The Rittenhouse trial

No, technically he entered a public building that others had opened.

Fortunately his defense lawyers didn’t get away with whatever nonsense they presented.

The issue isn’t the resolution. It’s discovery. The prosecution has to turn over all evidence as it will be presented. As often is the case technology outpaces case law so I don’t know exactly where it stands in Wisconsin.

He pleaded guilty so I’m not sure what nonsense you are talking about. It never got to court and his lawyers never presented a case.

But surely you can’t declare a mistrial based on discovery violations unless there is at least some plausible reason to think the violation might possibly have changed the outcome. It’s common in big corporate law trials for discovery requests to run to hundreds of thousands of pages; it can’t be the case that if the guy in the copy room misses copying any single one of them, that automatically means the whole trial has to be redone?

I can certainly see that the wronged party (the defense, in this case) deserves the benefit of every possible doubt in deciding whether a discovery violation was significant, but that’s not the same as declaring that every discovery violation is significant by definition.

Well they are claiming it’s significant and purposeful. It’s up to the judge to decide.

Hearing that MSNBC is banned from the trial

Yes, because one of their reporters apparently followed the jury’s bus, which is not something a judge is going to take kindly to in a trial while the jury is deliberating.

NBCs statement is this:

NBC News said in a statement that the man was a freelancer who received a citation for a traffic violation that took place near the jury vehicle, and he “never contacted or intended to contact the jurors during deliberations, and never photographed or intended to photograph them.”

But what a jerk if it turns out he was trying to take pictures of the jurors.

From what I have seen the prosecution says they did send the defense the video they had, but it got compressed during the electronic transfer process and when the defense opened it it had lost resolution. So it doesn’t look like the prosecution was deliberately sending the defense an alternate version of the footage intended to make them use a different defense strategy.

BUT, the version of the video presented for the jurors was the high-quality version, so the jury never saw the lower quality version. I couldn’t figure out what the defense was claiming the difference in quality made.

My question is at what point did the defense (or prosecution) notice this? Wouldn’t the defense have noticed the version difference once the prosecution showed their version in court? It seems this mistake was open for all to see, arguments were made, and nobody mentioned it for days/weeks. Was this mistake only detectable after closing arguments, or could someone have said something back when the issue could be corrected? It almost seems like the defense kept this little fact as a back-up move which comes across as shady.

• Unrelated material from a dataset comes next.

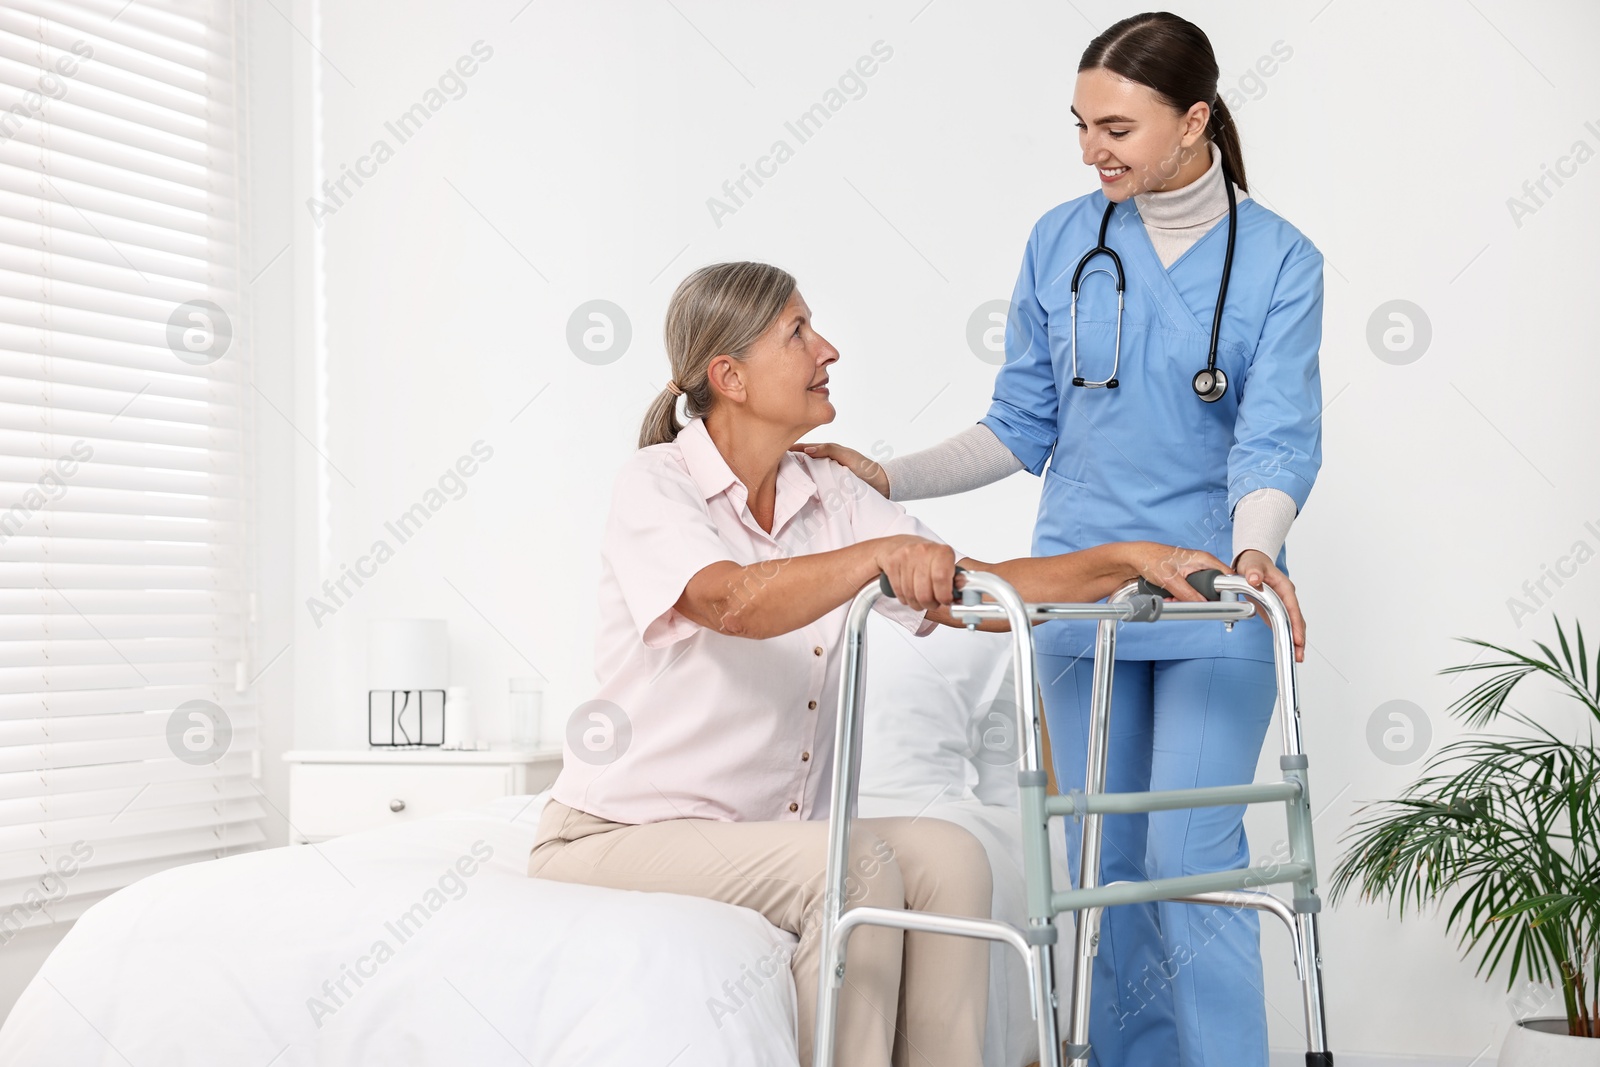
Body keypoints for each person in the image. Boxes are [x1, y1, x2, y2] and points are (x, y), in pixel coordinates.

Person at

Maybe the defense went back to review their copy and discovered the delta (‘why doesn’t ours look that clear’).

I think freelancer in this case is a person who tries to sell pictures to news outlets, rather than an employee. I could be wrong.

But unless the prosecution’s case depended specifically on evidence that can be clearly seen in the video shown in court, but not on the one they gave the defense, it shouldn’t matter. And it does seem like this would probably have been raised earlier if this were the case.

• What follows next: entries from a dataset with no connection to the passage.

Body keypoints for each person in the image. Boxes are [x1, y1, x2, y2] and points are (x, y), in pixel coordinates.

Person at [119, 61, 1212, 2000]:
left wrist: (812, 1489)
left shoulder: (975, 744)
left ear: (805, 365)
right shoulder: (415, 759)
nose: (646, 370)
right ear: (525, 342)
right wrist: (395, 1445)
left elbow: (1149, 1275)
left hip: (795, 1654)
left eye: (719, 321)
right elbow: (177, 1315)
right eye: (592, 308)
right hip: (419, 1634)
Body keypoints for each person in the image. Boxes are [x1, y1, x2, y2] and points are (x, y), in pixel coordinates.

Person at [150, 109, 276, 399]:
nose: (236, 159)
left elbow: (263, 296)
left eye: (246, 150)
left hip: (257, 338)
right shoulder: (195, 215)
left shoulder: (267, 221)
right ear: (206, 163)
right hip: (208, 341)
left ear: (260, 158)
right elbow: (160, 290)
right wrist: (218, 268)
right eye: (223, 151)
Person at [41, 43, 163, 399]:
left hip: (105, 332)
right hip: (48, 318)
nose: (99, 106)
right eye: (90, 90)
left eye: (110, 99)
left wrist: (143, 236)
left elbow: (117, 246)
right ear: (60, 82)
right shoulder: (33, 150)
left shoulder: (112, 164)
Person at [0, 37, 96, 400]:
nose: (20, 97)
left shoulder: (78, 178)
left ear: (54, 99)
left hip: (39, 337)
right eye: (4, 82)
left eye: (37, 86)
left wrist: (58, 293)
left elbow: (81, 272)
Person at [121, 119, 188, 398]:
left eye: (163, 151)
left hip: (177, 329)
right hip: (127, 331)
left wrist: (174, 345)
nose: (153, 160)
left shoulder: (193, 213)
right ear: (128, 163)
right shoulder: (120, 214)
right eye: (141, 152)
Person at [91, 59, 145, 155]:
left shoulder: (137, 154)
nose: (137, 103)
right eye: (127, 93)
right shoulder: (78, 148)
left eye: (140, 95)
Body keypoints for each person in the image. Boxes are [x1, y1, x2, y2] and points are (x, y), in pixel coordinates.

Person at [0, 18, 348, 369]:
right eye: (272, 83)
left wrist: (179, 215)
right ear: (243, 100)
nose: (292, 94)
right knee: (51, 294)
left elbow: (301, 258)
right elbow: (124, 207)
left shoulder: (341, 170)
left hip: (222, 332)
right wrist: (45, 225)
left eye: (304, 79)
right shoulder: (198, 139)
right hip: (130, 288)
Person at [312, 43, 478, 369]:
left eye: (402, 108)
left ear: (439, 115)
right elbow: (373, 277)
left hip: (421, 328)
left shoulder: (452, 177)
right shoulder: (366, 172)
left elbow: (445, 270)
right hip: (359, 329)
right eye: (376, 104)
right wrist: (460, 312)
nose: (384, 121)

No, that’s right, freelancers traditionally sell their pictures to the highest bidder. I suppose it could be like an “independent contractor” deal, where he’s functionally an MSNBC employee, but without benefits.

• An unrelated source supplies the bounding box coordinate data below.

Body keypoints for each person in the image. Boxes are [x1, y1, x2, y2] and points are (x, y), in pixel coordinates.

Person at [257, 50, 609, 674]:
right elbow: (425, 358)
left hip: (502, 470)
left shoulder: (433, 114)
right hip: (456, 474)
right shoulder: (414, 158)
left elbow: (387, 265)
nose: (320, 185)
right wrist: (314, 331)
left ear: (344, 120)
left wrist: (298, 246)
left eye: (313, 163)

It’s odd. Based on the story Bo linked, it appears the judge sanctioned MSNBC based solely on this criminal’s claim that he worked for them. I have to assume there was some other evidence there that the article didn’t mention. And although NBC is distancing themselves by calling him a freelancer, they’ve clearly discussed the incident with him.

There is no justification for riots.

That’s what I’m not understanding… apparently the high-quality version was shown in court, and the defense would have seen it during arguments; why not say something then? Had they not even looked at their own version and noticed it was of lower quality until after arguments closed?

They seem to be implying that their blurry footage didn’t show the rifle being pointed in a particular direction, so their argument was X. Had they had access to HQ footage that did shown where the rifle was pointed, their argument would have been Y.

But… when the prosecution showed their HQ footage in court, and made their arguments based on what it showed, the defense said nothing about the difference in quality and apparently didn’t care about it. Wouldn’t that be the time to speak up?

I’m just not seeing how they could have missed something like this.

What if we just call the participants “tourists”?

I’m making the assumption that they went back to review the footage and debated as to what happened/what argument they could make based on the difference between them.

I agree that the time to have brought that up woudl have been earlier - but this could be one of those things that is a ‘we have to get this on the record’.

My impression is that the HQ footage ‘helped’ the defense during the trial overall.

If, as part of discovery, the prosecution hands over 27 8x10 colored glossy photographs to the defense, but during the trial, has them blown up to poster size with circles and arrows on them, is that grounds for a mistrial?

No, but the littering charges might be dismissed.